Texte donné =
══════════════════════════════
Carmilla

de
Joseph Sheridan Le Fanu


Présentation de Thérèse-Isabelle Saulnier


Réf: Joseph Sheridan le Fanu, Carmilla, Babel no. 206, Actes Sud, 1996
Cette édition comprend une petite analyse du traducteur, Gaïd Girard.


Les principaux personnages




Caractéristiques de Carmilla la vampire


L'histoire

Les événements relatés se sont produits lorsque Laura avait 19 ans. On est 8 ans plus tard. Dans le prologue, il est question d'un certain Dr Hesselius, qui a écrit sur le sujet dont il est question dans ce récit, un sujet qui, selon lui, a "fort probablement trait aux arcanes les plus profondes de notre existence duelle, et à ses intermédiaires." (p. 7). Laura aurait correspondu avec lui, mais on n'en entend plus parler par la suite. A l'âge de 6 ans, Laura a fait un rêve très étrange et très marquant, dans lequel il y avait une jeune femme... qu'elle reconnaîtra en Carmilla.
══════════════════════════════
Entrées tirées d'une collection

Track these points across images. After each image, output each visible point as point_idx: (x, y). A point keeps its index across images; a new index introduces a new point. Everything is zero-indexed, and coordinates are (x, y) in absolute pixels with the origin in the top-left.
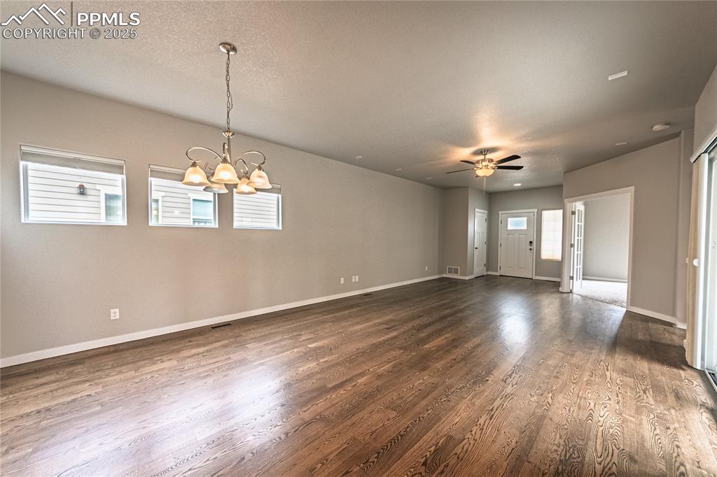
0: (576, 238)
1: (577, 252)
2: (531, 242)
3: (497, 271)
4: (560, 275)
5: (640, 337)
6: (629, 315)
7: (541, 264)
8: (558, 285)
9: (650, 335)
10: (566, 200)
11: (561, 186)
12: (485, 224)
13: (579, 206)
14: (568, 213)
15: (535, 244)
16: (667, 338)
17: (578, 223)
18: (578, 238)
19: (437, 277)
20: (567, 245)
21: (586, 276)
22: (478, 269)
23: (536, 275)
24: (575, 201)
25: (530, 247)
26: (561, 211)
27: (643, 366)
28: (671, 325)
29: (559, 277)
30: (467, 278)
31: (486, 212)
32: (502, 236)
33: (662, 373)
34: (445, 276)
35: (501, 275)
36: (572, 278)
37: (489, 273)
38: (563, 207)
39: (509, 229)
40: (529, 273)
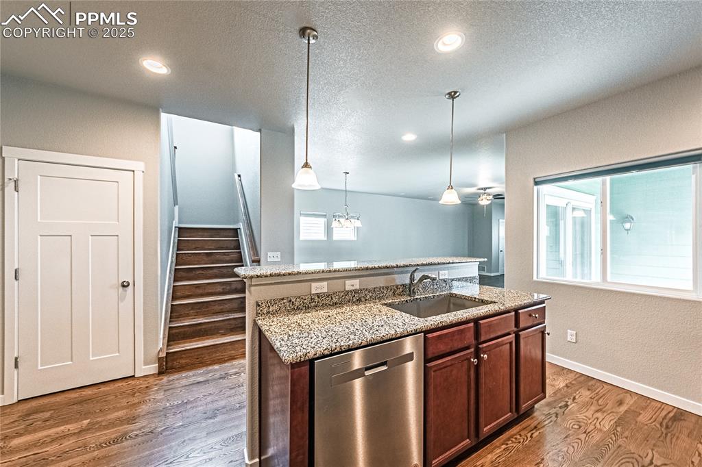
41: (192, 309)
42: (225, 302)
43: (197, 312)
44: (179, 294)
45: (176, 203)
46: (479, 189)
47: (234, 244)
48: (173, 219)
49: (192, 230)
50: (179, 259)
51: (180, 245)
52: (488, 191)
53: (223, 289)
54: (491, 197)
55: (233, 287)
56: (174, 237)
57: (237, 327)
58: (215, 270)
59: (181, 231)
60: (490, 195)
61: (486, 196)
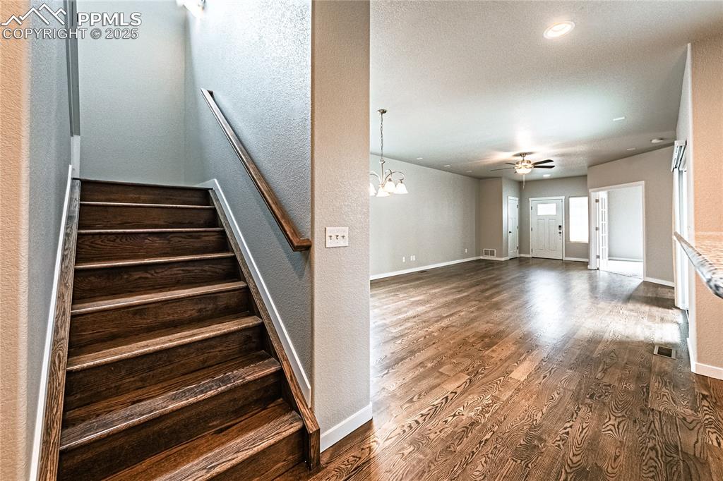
0: (601, 223)
1: (603, 235)
2: (560, 226)
3: (529, 253)
4: (587, 255)
6: (645, 283)
7: (570, 247)
8: (585, 264)
9: (657, 294)
10: (590, 190)
11: (586, 176)
12: (517, 210)
13: (602, 195)
14: (593, 201)
15: (564, 228)
16: (669, 296)
17: (602, 209)
18: (602, 222)
19: (475, 258)
20: (592, 228)
21: (611, 257)
22: (512, 252)
23: (566, 257)
24: (598, 191)
25: (559, 231)
26: (587, 198)
27: (646, 308)
28: (672, 289)
29: (587, 258)
30: (503, 259)
31: (517, 199)
32: (533, 221)
33: (657, 311)
34: (481, 257)
35: (533, 257)
36: (598, 257)
37: (522, 255)
38: (588, 195)
39: (539, 214)
40: (559, 254)
41: (131, 373)
42: (213, 343)
43: (143, 380)
44: (87, 334)
45: (74, 129)
46: (516, 155)
47: (205, 216)
48: (68, 162)
49: (114, 189)
50: (85, 248)
51: (86, 216)
52: (527, 158)
53: (200, 311)
54: (530, 165)
55: (222, 303)
56: (71, 199)
57: (249, 405)
58: (175, 270)
59: (88, 187)
60: (530, 162)
61: (525, 164)
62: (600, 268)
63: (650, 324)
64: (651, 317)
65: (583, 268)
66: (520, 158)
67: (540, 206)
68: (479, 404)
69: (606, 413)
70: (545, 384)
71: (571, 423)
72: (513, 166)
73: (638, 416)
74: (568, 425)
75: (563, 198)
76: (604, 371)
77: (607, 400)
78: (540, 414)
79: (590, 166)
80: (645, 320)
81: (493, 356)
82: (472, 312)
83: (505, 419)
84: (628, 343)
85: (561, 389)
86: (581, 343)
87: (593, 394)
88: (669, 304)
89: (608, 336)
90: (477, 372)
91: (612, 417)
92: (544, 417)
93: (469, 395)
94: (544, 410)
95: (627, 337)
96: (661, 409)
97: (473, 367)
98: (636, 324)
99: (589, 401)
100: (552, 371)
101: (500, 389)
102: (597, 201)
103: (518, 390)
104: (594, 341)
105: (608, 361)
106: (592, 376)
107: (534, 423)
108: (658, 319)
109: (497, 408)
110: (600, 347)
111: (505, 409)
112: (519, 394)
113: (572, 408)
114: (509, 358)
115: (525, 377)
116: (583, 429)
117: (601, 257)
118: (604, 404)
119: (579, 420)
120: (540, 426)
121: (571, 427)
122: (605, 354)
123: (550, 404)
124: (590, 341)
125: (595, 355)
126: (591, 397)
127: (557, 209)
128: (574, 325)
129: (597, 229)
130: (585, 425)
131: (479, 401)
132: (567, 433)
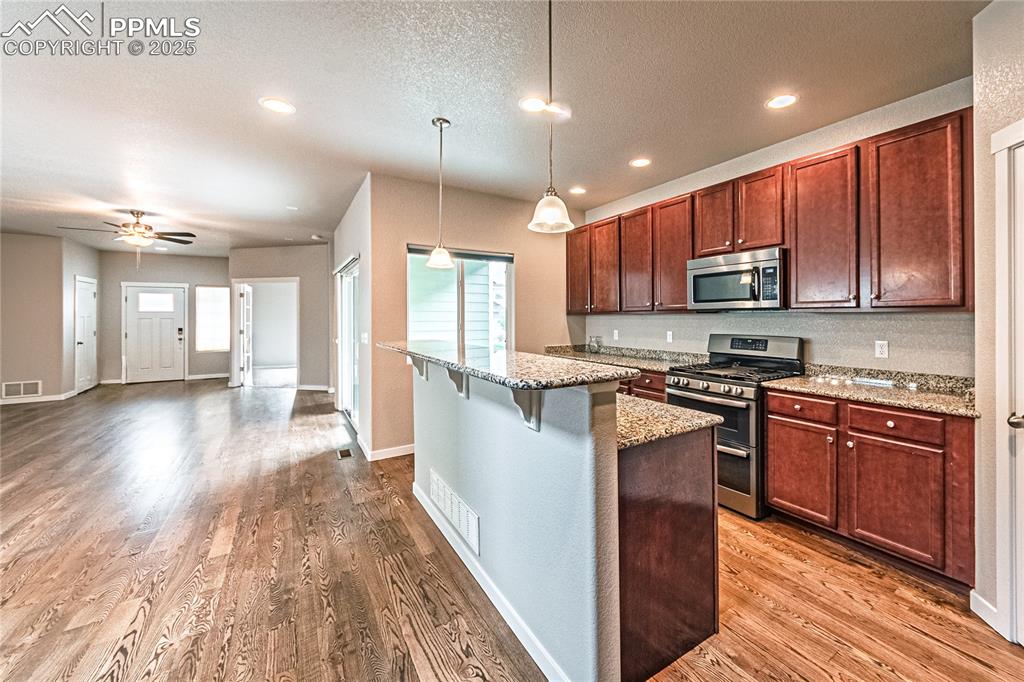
1: (245, 339)
2: (180, 330)
3: (120, 378)
4: (228, 368)
5: (309, 404)
6: (300, 393)
7: (195, 359)
8: (224, 383)
9: (315, 401)
10: (233, 280)
11: (227, 259)
12: (93, 303)
13: (246, 288)
14: (236, 294)
15: (186, 332)
16: (325, 400)
17: (245, 305)
18: (246, 323)
20: (235, 332)
23: (190, 374)
24: (243, 282)
25: (178, 337)
26: (228, 289)
27: (313, 418)
28: (326, 392)
29: (227, 372)
30: (63, 397)
31: (95, 281)
32: (128, 321)
33: (323, 418)
35: (127, 383)
36: (242, 369)
37: (104, 382)
38: (229, 285)
39: (141, 310)
40: (179, 373)
46: (123, 212)
54: (151, 234)
60: (151, 228)
61: (142, 230)
62: (245, 384)
63: (323, 433)
64: (321, 426)
65: (220, 387)
66: (132, 219)
67: (143, 297)
68: (187, 615)
69: (329, 529)
70: (258, 541)
71: (307, 557)
72: (116, 229)
73: (351, 516)
74: (305, 560)
75: (186, 286)
76: (309, 494)
77: (324, 518)
78: (273, 570)
79: (234, 248)
80: (318, 431)
81: (164, 549)
82: (63, 509)
83: (236, 604)
84: (314, 458)
85: (280, 534)
86: (272, 478)
87: (311, 520)
88: (328, 408)
89: (294, 460)
90: (153, 584)
91: (336, 529)
92: (278, 570)
93: (161, 617)
94: (275, 564)
95: (312, 453)
96: (363, 501)
97: (140, 582)
98: (312, 437)
99: (311, 528)
100: (259, 523)
101: (206, 579)
102: (242, 295)
103: (231, 565)
104: (284, 471)
105: (307, 483)
106: (301, 505)
107: (272, 582)
108: (328, 426)
109: (217, 601)
110: (293, 473)
111: (229, 594)
112: (236, 568)
113: (299, 544)
114: (193, 539)
115: (231, 546)
116: (319, 554)
117: (245, 369)
118: (324, 522)
119: (311, 550)
120: (280, 580)
121: (308, 560)
122: (302, 477)
123: (277, 555)
124: (279, 473)
125: (293, 483)
126: (311, 524)
127: (175, 301)
128: (253, 462)
129: (241, 332)
130: (318, 550)
131: (185, 612)
132: (309, 567)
══════════════════════════════
Tâches à réaliser =
[A] Reprenez, s'il vous plaît, le passage du texte sur Carmilla qui va de « Caractéristiques de Carmilla » jusqu'à « reconnaîtra en Carmilla. », en substituant « Clara » à « Laura ».
[B] Relevez chaque ligne des enregistrements qui contient le mot « keeps ».
Le texte sur Carmilla et les enregistrements sont deux matériaux distincts.

Résultats de l'exercice =
[A]
Caractéristiques de Carmilla la vampire


L'histoire

Les événements relatés se sont produits lorsque Clara avait 19 ans. On est 8 ans plus tard. Dans le prologue, il est question d'un certain Dr Hesselius, qui a écrit sur le sujet dont il est question dans ce récit, un sujet qui, selon lui, a "fort probablement trait aux arcanes les plus profondes de notre existence duelle, et à ses intermédiaires." (p. 7). Clara aurait correspondu avec lui, mais on n'en entend plus parler par la suite. A l'âge de 6 ans, Clara a fait un rêve très étrange et très marquant, dans lequel il y avait une jeune femme... qu'elle reconnaîtra en Carmilla.

[B]
Track these points across images. After each image, output each visible point as point_idx: (x, y). A point keeps its index across images; a new index introduces a new point. Everything is zero-indexed, and coordinates are (x, y) in absolute pixels with the origin in the top-left.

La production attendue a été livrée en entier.